Tutorial
Learning Deep Low-dimensional Models from High-Dimensional Data: From Theory to Practice
Qing Qu · Zhihui Zhu · Yuqian Zhang · Yi Ma · Sam Buchanan · Beidi Chen · Mojan Javaheripi · Liyue Shen · Zhangyang Wang
Summit 442
Over the past decade, the advent of machine learning and large-scale computing has immeasurably changed the ways we process, interpret, and predict with data in imaging and computer vision. The “traditional” approach to algorithm design, based around parametric models for specific structures of signals and measurements—say sparse and low-rank models—and the associated optimization toolkit, is now significantly enriched with data-driven learning-based techniques, where large-scale networks are pre-trained and then adapted to a variety of specific tasks. Nevertheless, the successes of both modern data-driven and classic model-based paradigms rely crucially on correctly identifying the low-dimensional structures present in real-world data, to the extent that we see the roles of learning and compression of data processing algorithms—whether explicit or implicit, as with deep networks—as inextricably linked.

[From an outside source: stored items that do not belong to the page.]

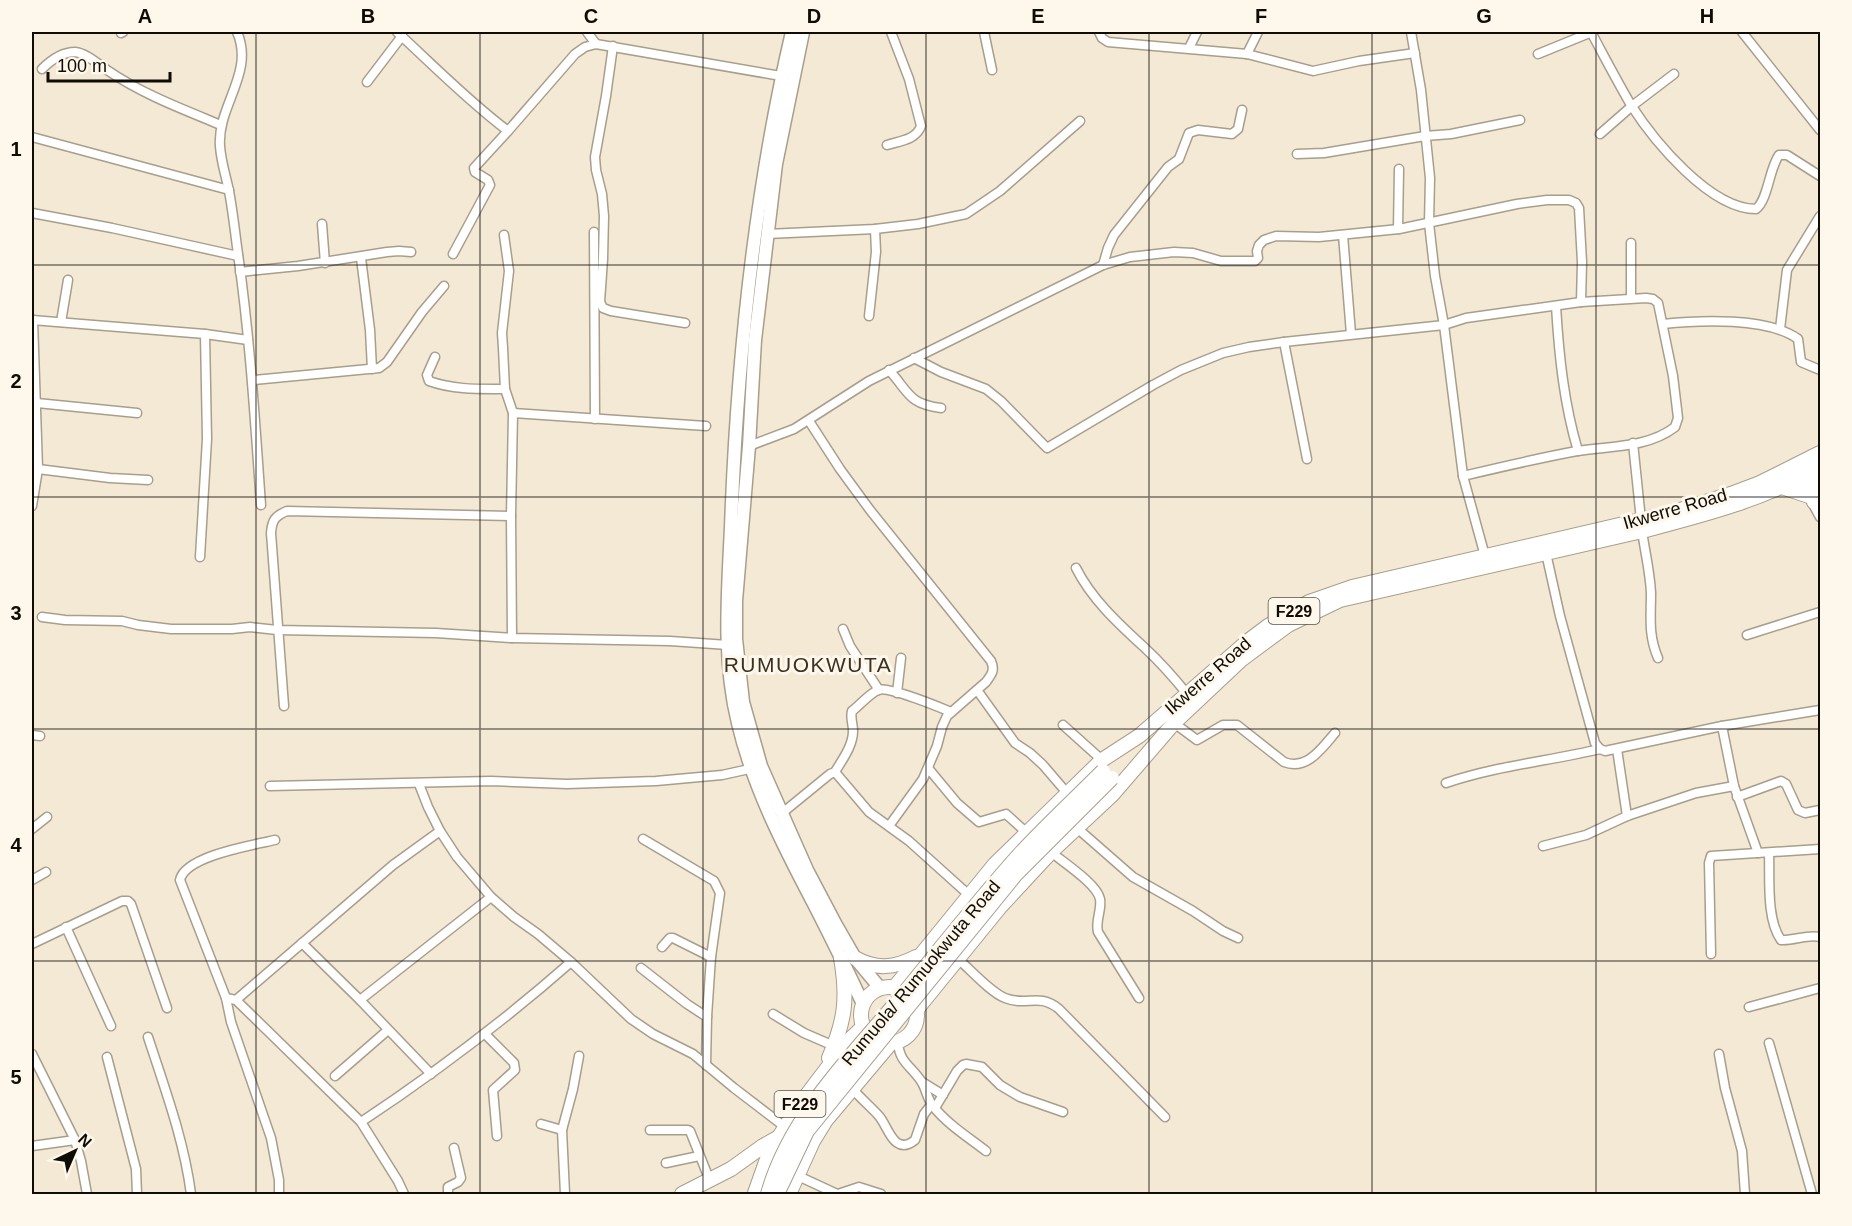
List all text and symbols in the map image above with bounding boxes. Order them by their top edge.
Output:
text: A [138,5,152,27]
text: B [361,5,375,27]
text: C [584,5,598,27]
text: D [807,5,821,27]
text: E [1031,5,1045,27]
text: F [1255,5,1267,27]
text: G [1476,5,1492,27]
text: H [1700,5,1714,27]
scale bar [48,45,170,83]
text: 100 m [57,56,107,76]
text: 1 [10,138,22,160]
text: 2 [10,370,22,392]
street label: Ikwerre Road [1621,485,1729,533]
road number: F229 [1268,598,1320,624]
text: 3 [10,602,22,624]
street label: Ikwerre Road [1161,633,1255,719]
district label: RUMUOKWUTA [724,653,892,676]
text: 4 [10,834,22,856]
street label: Rumuola/ Rumuokwuta Road [838,877,1004,1069]
text: 5 [10,1066,22,1088]
road number: F229 [774,1091,826,1117]
north arrow [45,1121,105,1181]
text: N [75,1130,95,1151]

As such, this tutorial provides a timely tutorial that uniquely bridges low-dimensional models with deep learning in imaging and vision. This tutorial will show how: 1. Low-dimensional models and principles provide a valuable lens for formulating problems and understanding the behavior of modern deep models in imaging and computer vision; 2. How ideas from low-dimensional models can provide valuable guidance for designing new parameter efficient, robust, and interpretable deep learning models for computer vision problems in practice.